L’idea nasce dal movimento che fa riferimento a Greta Thunberg, progetto sviluppato su base mondiale. Cosenza è una della tante città italiane protagoniste dell’iniziativa Bike Strike For Future
COSENZA – La campagna punta a sensibilizzare verso la riconversione ecologica, e affronta diversi punti tra cui, in materia ambientale, il trasporto eco-sostenibile. Ieri da Cosenza a Rende, una “pedalata” promossa in collaborazione con la FIAB per riscoprire un modo diverso di muoversi in città la mobilità e liberare le città dallo smog per tornare a respirare. La carovana è partita intorno alle 19:00 per dare vita ad una sorte di movimento che… cambia strada.

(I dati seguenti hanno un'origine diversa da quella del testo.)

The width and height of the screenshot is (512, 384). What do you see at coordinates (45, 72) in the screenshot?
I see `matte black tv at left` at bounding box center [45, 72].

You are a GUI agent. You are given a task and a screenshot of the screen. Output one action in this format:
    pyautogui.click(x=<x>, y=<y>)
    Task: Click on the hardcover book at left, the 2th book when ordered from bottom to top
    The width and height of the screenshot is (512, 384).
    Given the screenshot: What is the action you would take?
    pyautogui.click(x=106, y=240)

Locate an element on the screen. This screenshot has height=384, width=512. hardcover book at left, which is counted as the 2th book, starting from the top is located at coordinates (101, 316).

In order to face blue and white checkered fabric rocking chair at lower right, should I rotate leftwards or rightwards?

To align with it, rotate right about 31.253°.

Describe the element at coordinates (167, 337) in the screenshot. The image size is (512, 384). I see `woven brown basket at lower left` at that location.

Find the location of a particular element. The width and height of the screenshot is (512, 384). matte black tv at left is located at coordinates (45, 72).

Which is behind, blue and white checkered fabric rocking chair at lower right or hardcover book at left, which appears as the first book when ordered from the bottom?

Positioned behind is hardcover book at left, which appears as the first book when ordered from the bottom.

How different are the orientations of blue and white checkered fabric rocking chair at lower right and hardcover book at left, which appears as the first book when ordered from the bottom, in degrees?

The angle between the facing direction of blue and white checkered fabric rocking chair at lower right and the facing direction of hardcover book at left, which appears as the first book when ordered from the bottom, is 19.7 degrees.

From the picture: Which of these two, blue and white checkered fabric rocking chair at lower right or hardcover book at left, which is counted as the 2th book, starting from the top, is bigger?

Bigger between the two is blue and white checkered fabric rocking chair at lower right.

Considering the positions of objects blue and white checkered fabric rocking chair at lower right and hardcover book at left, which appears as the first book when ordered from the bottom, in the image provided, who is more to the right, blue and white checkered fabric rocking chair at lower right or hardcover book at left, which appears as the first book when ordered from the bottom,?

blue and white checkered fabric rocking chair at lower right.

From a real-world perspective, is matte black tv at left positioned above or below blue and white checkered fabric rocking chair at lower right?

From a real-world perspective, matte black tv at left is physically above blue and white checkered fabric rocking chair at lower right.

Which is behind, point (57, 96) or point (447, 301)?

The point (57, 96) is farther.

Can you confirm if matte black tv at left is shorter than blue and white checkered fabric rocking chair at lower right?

L’appello è rivolto ai sindaci di Cosenza e Rende, Occhiuto e Manna, i quali affermano di volersi muovere proprio in questa direzione, nella speranza che accolgano le proposte che sulla mobilità sostenibile ha avanzato Fridays For Future Calabria (all’interno della campagna ‘Calabria Gioia Mia’) e Fiab.

I dati non fanno bene a nessuno perchè circa un quinto delle emissioni di gas serra europee deriva dal trasporto su gomma. Un dato che non sorprende ma preoccupa se si pensa che solo in Italia ci sono 37,2 milioni di automobili in circolazione e il 58,6% dei trasporti totali avviene in automobile (67% in Calabria). Sono ancora poco diffuse le auto elettriche, che peraltro restano fuori dalla portata di tutti, ma tutti hanno bisogno di muoversi dentro e fuori la propria città: per andare a scuola, a lavorare o fare la spesa. Per questo motivo ognuno ha il dovere di ripensare la mobilità che sia sostenibile e pubblica, per città più felici. “Ricordiamo inoltre che l’inquinamento atmosferico – sottolineano gli organizzatori – causa già ogni anno nel nostro paese 80.000 decessi (dati dell’Agenzia Europea per l’Ambiente): una vera e propria ecatombe. Nei luoghi più inquinati maggiore è l’incidenza di tumori, malattie cardiovascolari, malattie respiratorie, malattie cronico-degenerative, aborti spontanei e nati pretermine e a basso peso”.